Is it possible to query the values of Gradle extension settings during the “apply” phase? This is best illustrated with this example build.gradle where I want to access the “greeting.name” value in the apply() method:
apply plugin: GreetingPlugin
greeting {
message = "Hi from closure"
name = "Fred"
}
class GreetingPlugin implements Plugin<Project> {
void apply(Project project) {
// Add the 'greeting' extension object
project.extensions.create("greeting", GreetingPluginExtension)
// Attempt to use the provided name during the "apply" phase
if (project.hasProperty('greeting.name')) {
println "We have a name provided : ${project[greeting.name]}"
} else {
println 'No name found'
}
// Add a task that uses the configuration
project.task('hello') << {
println "${project.greeting.message} and your name is ${project.greeting.name}"
}
}
}
class GreetingPluginExtension {
String message = 'Hello from GreetingPlugin'
String name = 'Unknown'
}
The output is as follows
$ gdl -q hello
No name found
Hi from closure and your name is Fred
Notice the No name found message - I can’t seem to be able to extra the name property (set to “Fred”) during the extension apply() phase. How can I query project extension settings and make decisions based on their values while the plugin is being applied?
Note: I found this related question but I want to know if there is a better way orther than project.afterEvaluate.
You should read about the new rules based plugin model. This is how issues like this are addressed in the new style plugins for Gradle. There are examples of plugins using the rules based model in the distribution samples.
Look at the example under samples/modelRules/basicRuleSourcePlugin
Thanks for the tip - I will read through that for our own plugins. Do you have any suggestions on how to do this with the older extension based plugin model?
Background
The issue I’m describing is for a contribution I’m making to a 3rd party plugin that I can’t convert to the rules based plugin model in the short term.

Exercises to complete —
A – In the Gradle plugin thread, rewrite the paragraph beginning "You should read about the new rules based plugin model" as a short bulleted list that keeps its main facts.
B – According to the Gradle plugin thread, where is the suggested example of a rules-based plugin located?
C – Write the next part of the Gradle plugin thread, picking up after its final sentence.

Available data —
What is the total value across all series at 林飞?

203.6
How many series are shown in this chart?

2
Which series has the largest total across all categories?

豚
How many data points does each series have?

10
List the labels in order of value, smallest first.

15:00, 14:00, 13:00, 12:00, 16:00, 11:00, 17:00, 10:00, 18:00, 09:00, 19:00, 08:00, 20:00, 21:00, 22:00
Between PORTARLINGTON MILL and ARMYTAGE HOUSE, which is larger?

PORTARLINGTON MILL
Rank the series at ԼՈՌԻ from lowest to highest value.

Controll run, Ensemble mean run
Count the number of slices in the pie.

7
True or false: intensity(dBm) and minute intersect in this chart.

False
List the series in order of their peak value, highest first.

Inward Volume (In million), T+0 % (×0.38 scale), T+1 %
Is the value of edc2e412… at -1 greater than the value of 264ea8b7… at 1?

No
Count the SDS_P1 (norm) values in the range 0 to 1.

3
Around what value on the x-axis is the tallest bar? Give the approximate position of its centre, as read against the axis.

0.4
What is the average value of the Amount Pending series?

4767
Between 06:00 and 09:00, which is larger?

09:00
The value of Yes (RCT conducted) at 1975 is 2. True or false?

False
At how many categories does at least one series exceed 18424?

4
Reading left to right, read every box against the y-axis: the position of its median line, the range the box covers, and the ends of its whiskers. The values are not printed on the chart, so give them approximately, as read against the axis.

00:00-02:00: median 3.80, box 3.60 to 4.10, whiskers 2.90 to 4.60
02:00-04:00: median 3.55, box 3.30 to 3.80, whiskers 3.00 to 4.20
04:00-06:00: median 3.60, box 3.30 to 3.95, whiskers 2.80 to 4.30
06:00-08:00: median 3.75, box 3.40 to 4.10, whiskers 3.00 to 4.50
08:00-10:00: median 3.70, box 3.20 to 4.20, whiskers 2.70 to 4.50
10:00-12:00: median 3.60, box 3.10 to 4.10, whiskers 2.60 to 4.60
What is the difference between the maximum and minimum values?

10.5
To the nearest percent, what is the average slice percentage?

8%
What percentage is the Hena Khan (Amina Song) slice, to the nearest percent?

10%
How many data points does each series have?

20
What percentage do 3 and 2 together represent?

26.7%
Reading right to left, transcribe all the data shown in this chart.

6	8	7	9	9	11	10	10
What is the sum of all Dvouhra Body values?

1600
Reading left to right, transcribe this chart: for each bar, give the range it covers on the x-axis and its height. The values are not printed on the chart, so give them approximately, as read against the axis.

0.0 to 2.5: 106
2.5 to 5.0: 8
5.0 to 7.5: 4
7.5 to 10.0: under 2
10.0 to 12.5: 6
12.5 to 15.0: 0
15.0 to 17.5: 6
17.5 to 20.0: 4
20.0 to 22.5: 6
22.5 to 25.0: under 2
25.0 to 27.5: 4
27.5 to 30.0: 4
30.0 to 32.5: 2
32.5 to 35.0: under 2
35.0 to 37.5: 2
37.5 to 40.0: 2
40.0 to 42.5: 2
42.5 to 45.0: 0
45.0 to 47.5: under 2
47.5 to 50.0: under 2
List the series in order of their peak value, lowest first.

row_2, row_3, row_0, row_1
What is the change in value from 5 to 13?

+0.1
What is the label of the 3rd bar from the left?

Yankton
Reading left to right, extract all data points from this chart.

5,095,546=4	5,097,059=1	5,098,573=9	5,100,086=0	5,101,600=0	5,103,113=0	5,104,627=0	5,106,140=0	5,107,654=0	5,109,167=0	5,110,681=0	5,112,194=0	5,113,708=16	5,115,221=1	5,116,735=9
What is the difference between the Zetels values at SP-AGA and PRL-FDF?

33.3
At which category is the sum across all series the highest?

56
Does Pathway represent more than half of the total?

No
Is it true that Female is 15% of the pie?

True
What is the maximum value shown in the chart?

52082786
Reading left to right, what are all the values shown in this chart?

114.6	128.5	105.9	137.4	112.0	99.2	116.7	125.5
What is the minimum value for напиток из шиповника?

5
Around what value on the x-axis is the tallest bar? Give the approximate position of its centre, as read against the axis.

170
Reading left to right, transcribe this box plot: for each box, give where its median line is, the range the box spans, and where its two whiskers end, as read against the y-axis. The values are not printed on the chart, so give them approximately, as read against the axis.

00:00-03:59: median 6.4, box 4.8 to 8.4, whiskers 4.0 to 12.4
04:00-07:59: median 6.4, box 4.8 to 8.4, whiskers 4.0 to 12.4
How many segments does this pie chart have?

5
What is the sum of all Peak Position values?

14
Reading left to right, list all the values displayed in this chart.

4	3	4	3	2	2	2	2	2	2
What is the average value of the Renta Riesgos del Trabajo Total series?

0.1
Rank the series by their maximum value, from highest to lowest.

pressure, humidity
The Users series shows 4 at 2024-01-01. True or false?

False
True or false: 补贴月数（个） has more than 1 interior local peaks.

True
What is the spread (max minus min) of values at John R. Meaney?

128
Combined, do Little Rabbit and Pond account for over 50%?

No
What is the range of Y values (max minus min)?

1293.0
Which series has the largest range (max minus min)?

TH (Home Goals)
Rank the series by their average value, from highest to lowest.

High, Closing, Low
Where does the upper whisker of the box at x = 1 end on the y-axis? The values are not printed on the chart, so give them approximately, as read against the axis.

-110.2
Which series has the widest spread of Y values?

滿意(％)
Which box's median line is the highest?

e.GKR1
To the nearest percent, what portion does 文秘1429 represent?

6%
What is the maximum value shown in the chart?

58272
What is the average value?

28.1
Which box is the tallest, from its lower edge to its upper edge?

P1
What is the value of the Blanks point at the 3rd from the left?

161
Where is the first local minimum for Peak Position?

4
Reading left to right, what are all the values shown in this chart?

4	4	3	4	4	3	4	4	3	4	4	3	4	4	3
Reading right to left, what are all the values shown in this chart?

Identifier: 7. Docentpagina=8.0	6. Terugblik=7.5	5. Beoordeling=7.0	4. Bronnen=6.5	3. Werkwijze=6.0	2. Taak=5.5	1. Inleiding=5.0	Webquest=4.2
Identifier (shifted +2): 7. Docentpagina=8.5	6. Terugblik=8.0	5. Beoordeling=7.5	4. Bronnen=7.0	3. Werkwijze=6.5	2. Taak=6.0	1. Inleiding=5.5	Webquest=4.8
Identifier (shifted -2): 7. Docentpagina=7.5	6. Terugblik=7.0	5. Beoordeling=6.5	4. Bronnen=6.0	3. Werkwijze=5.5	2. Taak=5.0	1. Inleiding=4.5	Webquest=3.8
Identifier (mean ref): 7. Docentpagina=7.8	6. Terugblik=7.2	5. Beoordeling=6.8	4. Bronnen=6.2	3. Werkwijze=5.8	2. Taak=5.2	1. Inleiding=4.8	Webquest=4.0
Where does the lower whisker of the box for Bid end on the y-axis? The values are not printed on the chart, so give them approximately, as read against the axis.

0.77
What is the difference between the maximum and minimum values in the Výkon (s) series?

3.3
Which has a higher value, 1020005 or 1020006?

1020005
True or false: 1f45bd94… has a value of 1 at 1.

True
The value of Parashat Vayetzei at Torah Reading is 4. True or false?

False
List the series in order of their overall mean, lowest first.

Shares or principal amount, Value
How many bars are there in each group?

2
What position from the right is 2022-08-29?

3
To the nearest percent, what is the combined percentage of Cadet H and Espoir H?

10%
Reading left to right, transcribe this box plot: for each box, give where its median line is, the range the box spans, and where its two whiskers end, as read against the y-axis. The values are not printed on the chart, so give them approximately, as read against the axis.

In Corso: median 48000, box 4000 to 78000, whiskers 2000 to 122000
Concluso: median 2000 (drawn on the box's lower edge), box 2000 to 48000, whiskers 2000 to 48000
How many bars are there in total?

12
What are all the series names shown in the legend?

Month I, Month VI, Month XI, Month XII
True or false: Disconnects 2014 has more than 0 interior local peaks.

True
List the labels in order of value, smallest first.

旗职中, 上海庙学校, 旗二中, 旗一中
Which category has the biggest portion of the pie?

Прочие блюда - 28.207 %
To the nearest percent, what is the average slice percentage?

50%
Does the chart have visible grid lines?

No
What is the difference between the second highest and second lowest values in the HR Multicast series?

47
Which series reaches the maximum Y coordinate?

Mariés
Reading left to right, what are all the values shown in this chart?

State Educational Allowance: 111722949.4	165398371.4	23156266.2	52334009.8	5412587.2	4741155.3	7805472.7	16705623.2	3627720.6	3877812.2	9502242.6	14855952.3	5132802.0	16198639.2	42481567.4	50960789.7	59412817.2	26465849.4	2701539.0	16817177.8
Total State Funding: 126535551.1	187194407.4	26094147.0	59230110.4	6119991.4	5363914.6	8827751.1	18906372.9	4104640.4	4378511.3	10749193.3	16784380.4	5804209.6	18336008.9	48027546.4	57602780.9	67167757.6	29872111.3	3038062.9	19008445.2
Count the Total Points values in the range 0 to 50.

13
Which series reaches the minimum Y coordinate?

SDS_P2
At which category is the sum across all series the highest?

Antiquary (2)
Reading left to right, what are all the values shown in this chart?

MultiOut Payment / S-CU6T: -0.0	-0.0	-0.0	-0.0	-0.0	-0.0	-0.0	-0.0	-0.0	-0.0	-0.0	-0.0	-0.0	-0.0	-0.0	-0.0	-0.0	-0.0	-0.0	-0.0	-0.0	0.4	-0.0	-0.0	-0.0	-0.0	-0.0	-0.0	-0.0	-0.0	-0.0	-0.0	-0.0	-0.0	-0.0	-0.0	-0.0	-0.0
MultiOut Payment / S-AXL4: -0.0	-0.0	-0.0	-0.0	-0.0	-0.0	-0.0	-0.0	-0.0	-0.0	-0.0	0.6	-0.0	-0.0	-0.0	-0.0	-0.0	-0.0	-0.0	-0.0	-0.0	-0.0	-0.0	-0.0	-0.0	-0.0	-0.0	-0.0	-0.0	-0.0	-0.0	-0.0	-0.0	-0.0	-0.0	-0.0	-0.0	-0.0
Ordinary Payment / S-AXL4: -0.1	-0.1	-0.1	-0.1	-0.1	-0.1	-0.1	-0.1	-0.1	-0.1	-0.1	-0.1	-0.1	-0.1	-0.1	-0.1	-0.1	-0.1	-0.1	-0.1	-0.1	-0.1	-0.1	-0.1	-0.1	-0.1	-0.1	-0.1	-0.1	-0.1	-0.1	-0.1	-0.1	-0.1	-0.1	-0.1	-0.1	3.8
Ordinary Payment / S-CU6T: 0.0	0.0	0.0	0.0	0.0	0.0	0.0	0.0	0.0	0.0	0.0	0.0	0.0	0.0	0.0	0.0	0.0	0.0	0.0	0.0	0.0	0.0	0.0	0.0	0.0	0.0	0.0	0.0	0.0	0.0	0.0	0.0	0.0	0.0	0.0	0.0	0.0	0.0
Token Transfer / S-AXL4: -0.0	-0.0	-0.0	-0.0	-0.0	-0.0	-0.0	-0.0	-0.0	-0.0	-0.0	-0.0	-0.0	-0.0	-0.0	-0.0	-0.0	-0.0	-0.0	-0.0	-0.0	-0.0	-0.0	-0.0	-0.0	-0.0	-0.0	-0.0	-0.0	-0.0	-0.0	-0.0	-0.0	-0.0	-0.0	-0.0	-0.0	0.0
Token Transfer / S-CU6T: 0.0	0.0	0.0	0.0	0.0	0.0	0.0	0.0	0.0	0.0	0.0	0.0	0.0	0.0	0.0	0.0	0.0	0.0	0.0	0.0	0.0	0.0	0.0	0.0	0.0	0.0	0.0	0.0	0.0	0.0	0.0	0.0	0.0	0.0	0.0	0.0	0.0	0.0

Your written answers —
A –
- Read about Gradle's new rules-based plugin model.
- New-style Gradle plugins use it to address issues like this one.
- The distribution samples include examples of plugins built on that model.

B – Under samples/modelRules/basicRuleSourcePlugin.

C –
The afterEvaluate hack is the only viable trick I can think of. If the example you posted is close to what you are trying to do I see no reason for the afterEvaluate to not work.
It is too bad you cannot do the conversion. I have done such conversions on my own and 3rd party open source plugins successfully and I can attest that it is a much better model for making plugins.
I just looked at the plugin you mentioned, this plugin needs to operate mostly in the apply stage because it interfaces with the dependency resolution. Things that rely on the resolved dependencies may fail if you do things lazily in afterEvaluate. I am not sure what you are trying to change in the dependency-lock plugin but it would be a hard one to make work with the rules based model.
One way that is possible to use here is to require the extension to be created by the build script author prior to calling “apply plugin” in the build script. Then you change the call to project.extension.create to be project.extension.maybeCreate which will use the extension created in build.gradle instead of adding a new instance.
You can see a similar approach in the dependency-lock plugin source with the DependencyLockCommitExtension handling. This plugin allows the extension to exist prior to the call to apply.
The item I’m trying to change in the gradle-dependency-lock-plugin is described in issue 80. If you have any hints then that would be greatly appreciated.
I will also look at the creating the extension prior to calling “apply plugin” using DependencyLockCommitExtension as an example.